Casa de los Ninos integrates the Nurtured Heart Approach® into a variety of programs from shelters to respite care to foster/adoptive care.
NHA® With Seniors – Aging Well:
The City of Albuquerque Department of Senior Affairs has adopted the Nurtured Heart Approach® across it’s programing and in how it functions as a staff.
The Senior Affair’s director, Jorja Brasher is particularly excited about how this approach lends itself to overall health and well-being of the program participants and to the endeavors of “aging well.” She talks about what she’s seeing as early evidence of the program’s success in citing such thing as elders being more active and playful, enjoying themselves more and having more of a purpose.
One of the programs based entirely on the Nurtured Heart Approach® is called Grandparents Raising Grandchildren, a program holding the intention of helping grandparents to feel vital in imparting wisdom and success to their grandchildren and helping the grandparents to feel revitalized in the impact they are having and in feeling great about seeing this as a “building of their enduring legacy, for now and beyond.” The program is the conceptual creation of Wayne and Jolene Mayes.
NHA® in a Hospital Setting:
Banner Estrella Medical Center, a 214-bed acute care facility in Phoenix, Arizona, has a culture that combines cutting-edge innovation with high doses of kindness in support of its mission to make a difference in people’s lives through excellent patient care. In keeping with this culture of innovation and kindness, the Medical Surgical Department decided to launch The Nurtured Heart Approach® to leaders during an all-day retreat in March 2011. The goal: create a culture of “Greatness” where associates make choices from a place of personal strength and inner wealth.
This NHA® retreat has had significant impact on the Medical Surgical unit. In August, the unit participated in a hospital-wide survey, which measures culture, effectiveness and engagement. This survey included the question “My immediate leader makes me feel valued and part of the team.” In 2010, that question carried a 74 percent favorable response rate for the Medical Surgical unit. This year, after five months of being recognized in the Nurtured Heart way, the Medical Surgical unit members answered the same question with an 87 percent favorable response rate. This national survey has a “best in class” response rate at 78 percent. Overall, all Medical Surgical leaders received exceptionally high scores. They have also seen a marked increase in engagement with the highest participation ever in the department Shared Leadership, which is led entirely by front-line associates. Every day, as the leaders interact with their direct reports, they consistently show sincere appreciation and purposefully acknowledge qualities of greatness. Leaders perceive that this Nurtured Heart Approach® is having a positive impact, and measurable outcomes are proving them correct.

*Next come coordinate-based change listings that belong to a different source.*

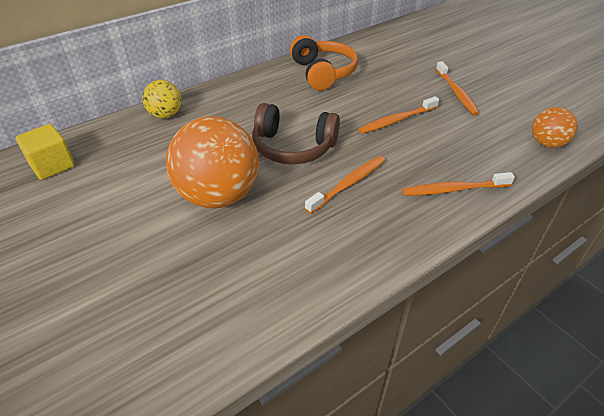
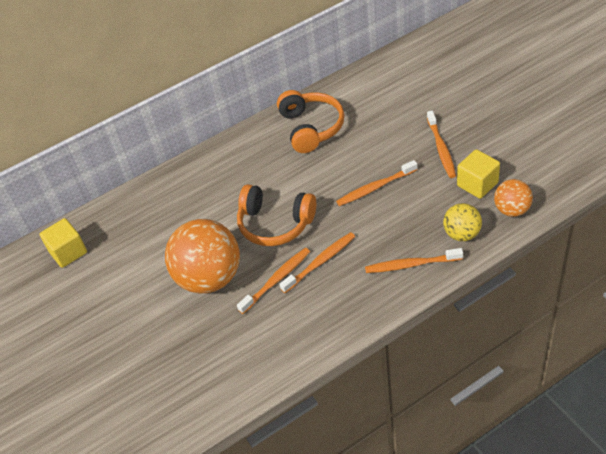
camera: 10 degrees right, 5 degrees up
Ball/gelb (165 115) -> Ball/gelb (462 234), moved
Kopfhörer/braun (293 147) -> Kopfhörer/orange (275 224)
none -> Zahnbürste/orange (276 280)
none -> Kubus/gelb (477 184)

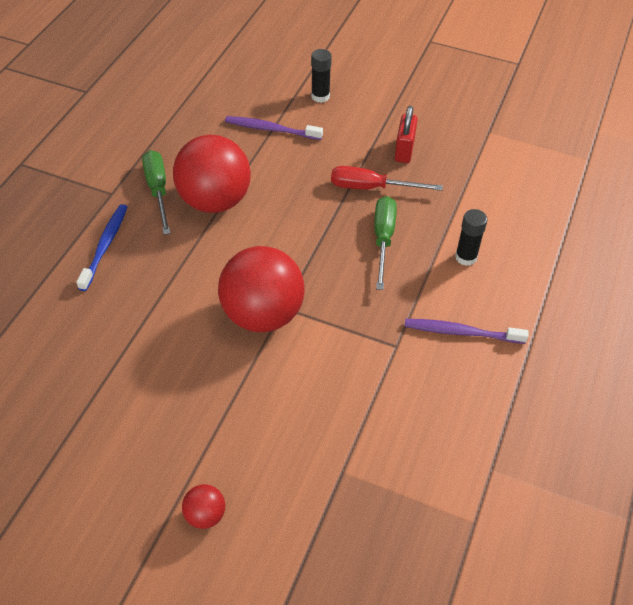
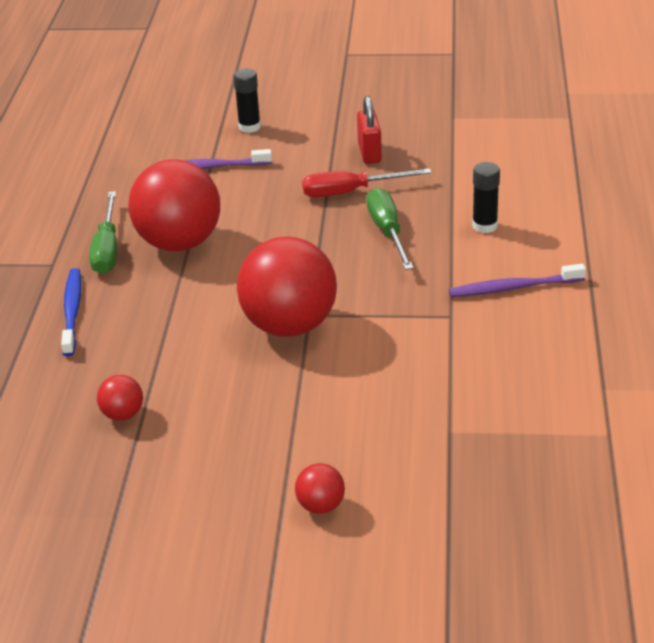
camera: 15 degrees left, 15 degrees down
Schraubenzieher/grün (158 190) -> Schraubenzieher/grün (107 249), 150 degrees counterclockwise
none -> Ball/rot (123 414)

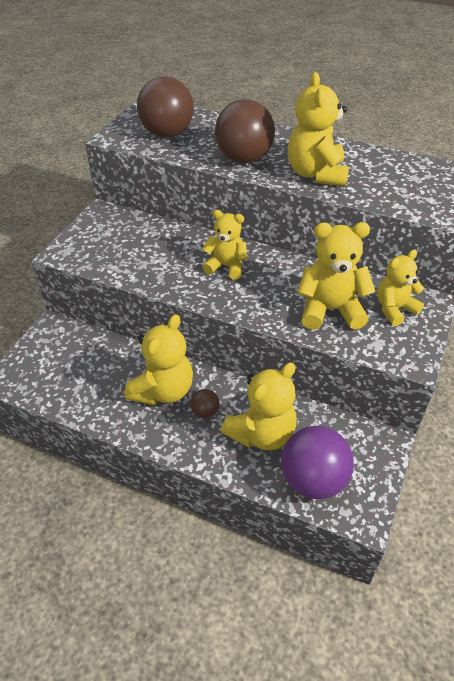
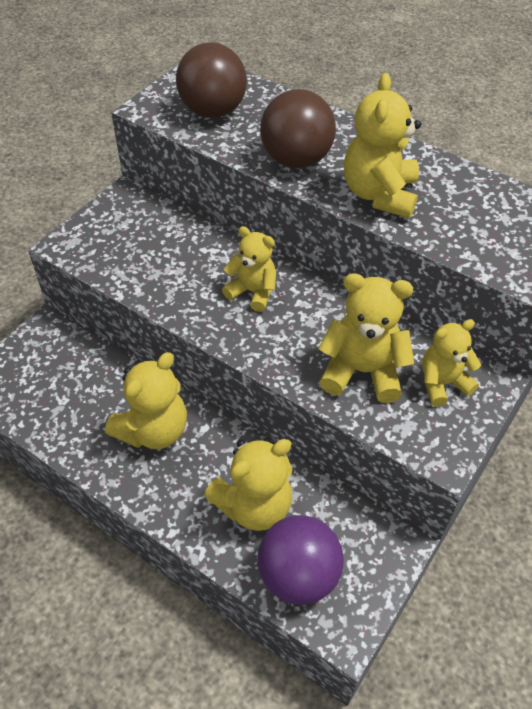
camera: 10 degrees right, 5 degrees up
Ball/braun (205 412) -> none

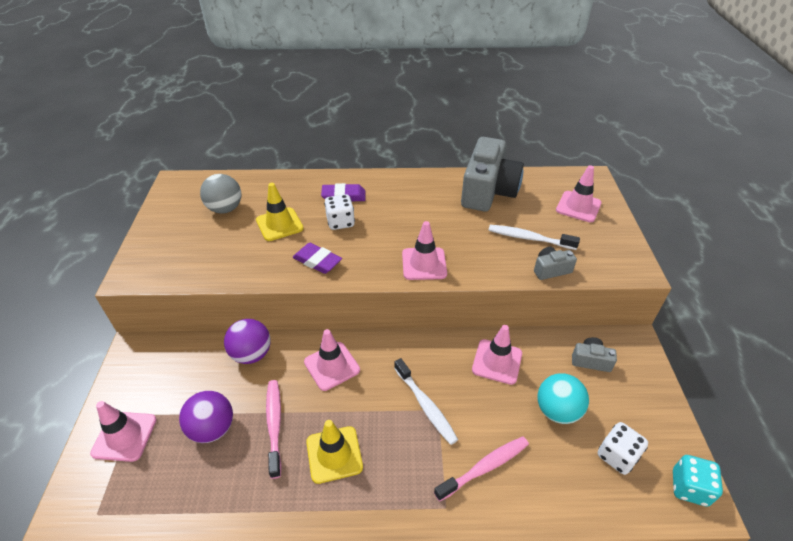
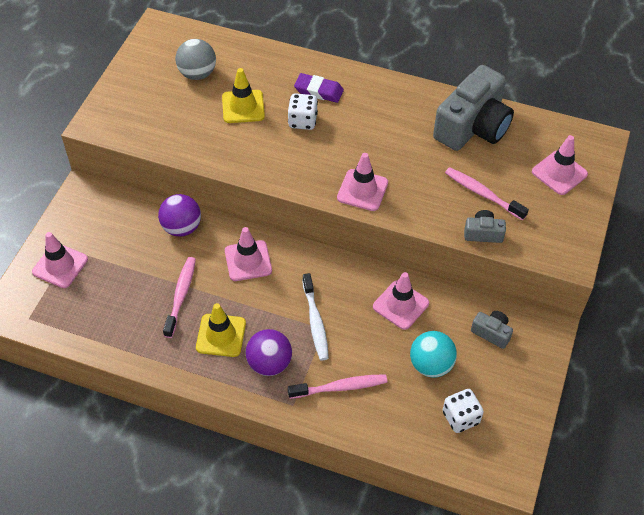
camera: 20 degrees right, 10 degrees up
Ball/lila (212 428) -> Ball/lila (269 363), moved
Radiergummi/lila (317 261) -> none
Zahnbürste/weiß (529 238) -> Zahnbürste/rosa (482 193)
Spielwürfel/türkis (689 488) -> none

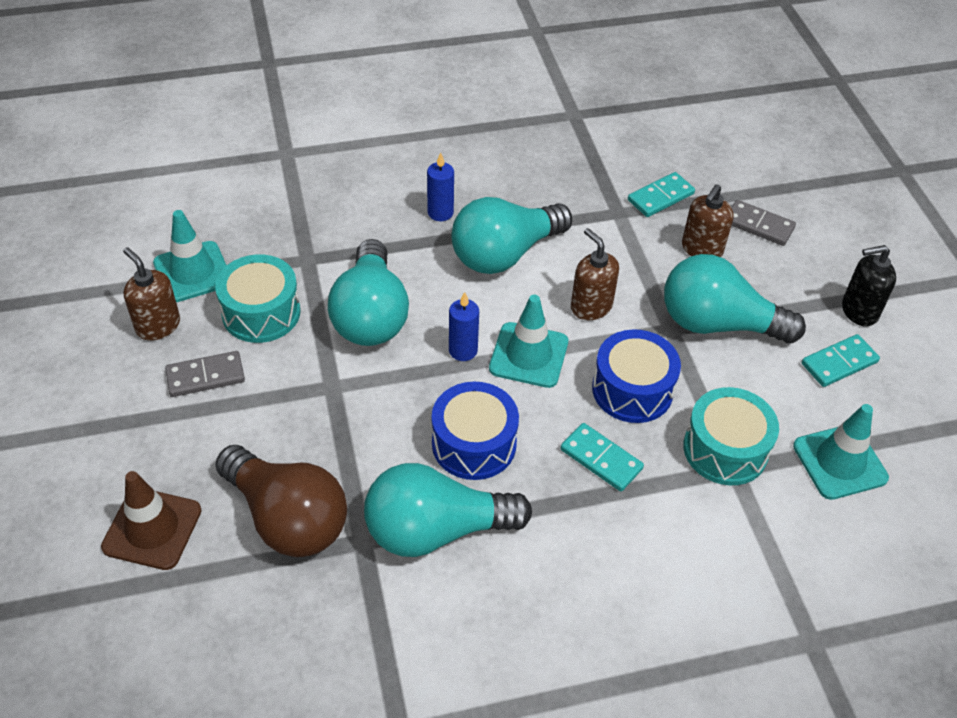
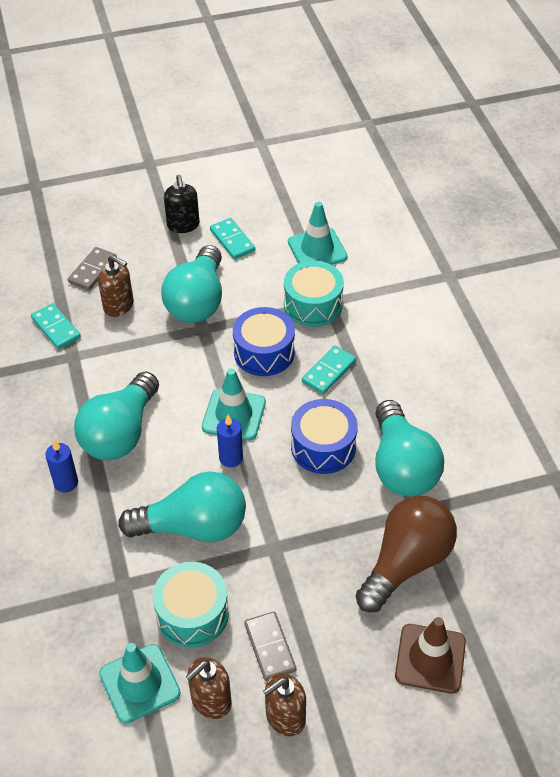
camera: 90 degrees left, 0 degrees up
Glühbirne/türkis (505 254) -> Glühbirne/türkis (120 433), 60 degrees clockwise
Seifenspender/braun (591 306) -> Seifenspender/braun (285 717), moved

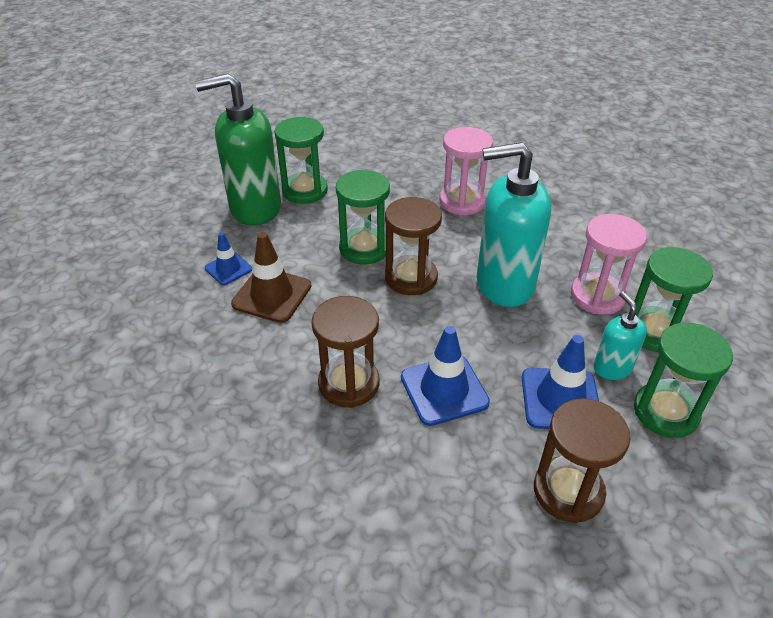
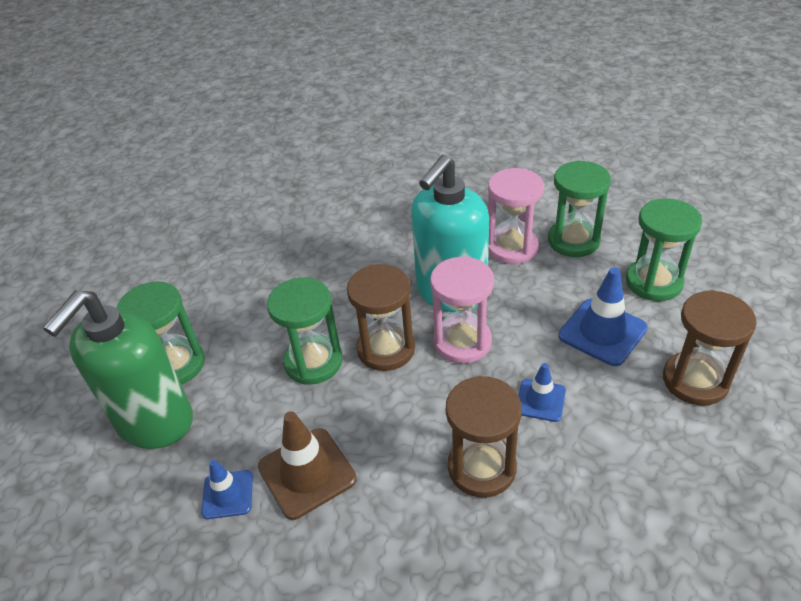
camera: 50 degrees left, 0 degrees up
Leitkegel/blau (444 390) -> Leitkegel/blau (540 400), x0.60
Sanduhr/rosa (462 201) -> Sanduhr/rosa (462 342), moved
Seifenspender/türkis (612 368) -> none

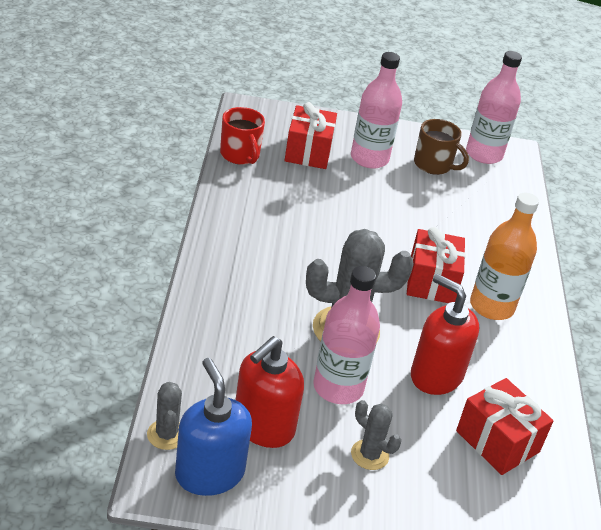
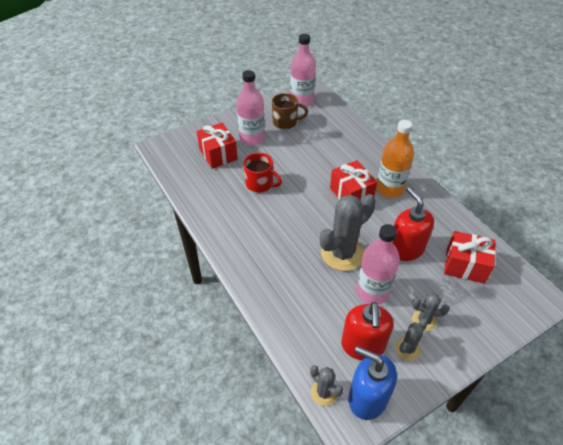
camera: 30 degrees left, 10 degrees up
Tasse/rot (240 155) -> Tasse/rot (260 184), moved
Seifenspender/rot (436 376) -> Seifenspender/rot (406 249), 60 degrees clockwise
none -> Kaktus/grau (407 349)

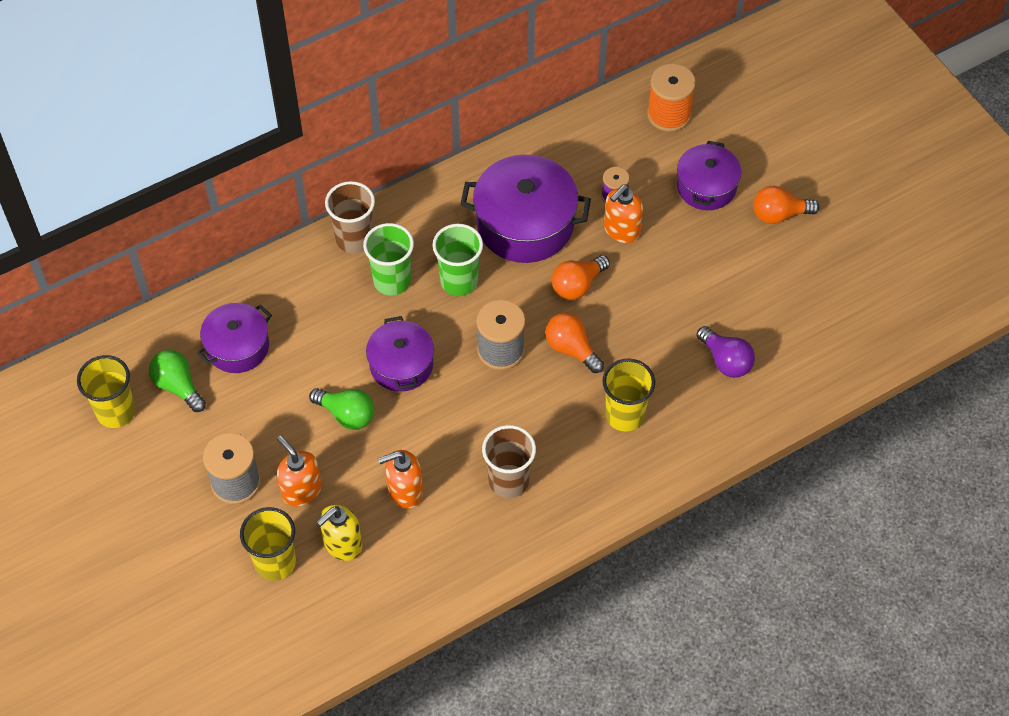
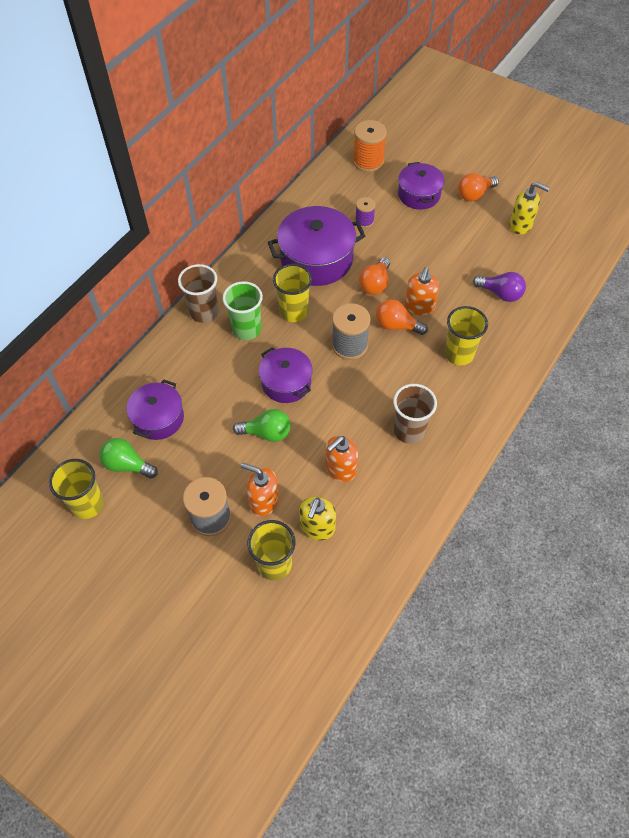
camera: 25 degrees left, 0 degrees up
Becher/grün (459 281) -> Becher/gelb (294 312)
Seifenspender/orange (621 230) -> Seifenspender/orange (419 307), moved
none -> Seifenspender/gelb (520 225)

NHA® In Professional Training:
One additional measure of The Nurtured Heart Approach® is in relation to the training of professionals. The approach is so readily transferred to other professional that they become greatly competent in a relatively short period of time.
The Center for the Difficult Child in Tucson, Arizona accepted its first two interns, both Masters Degree students in the University of Phoenix Marriage and Family Program, in 1999. Within two months, both were so effective with families in treatment that they were comparable to senior therapists in both the results they produced and their own perceived level of competency.
In the year 2000, the last year of this program, five more interns applied to this therapy training program and followed suit in their level of confidence. CDC attributes a great deal of the success of the training to the inherent power of the model: The Nurtured Heart Approach®.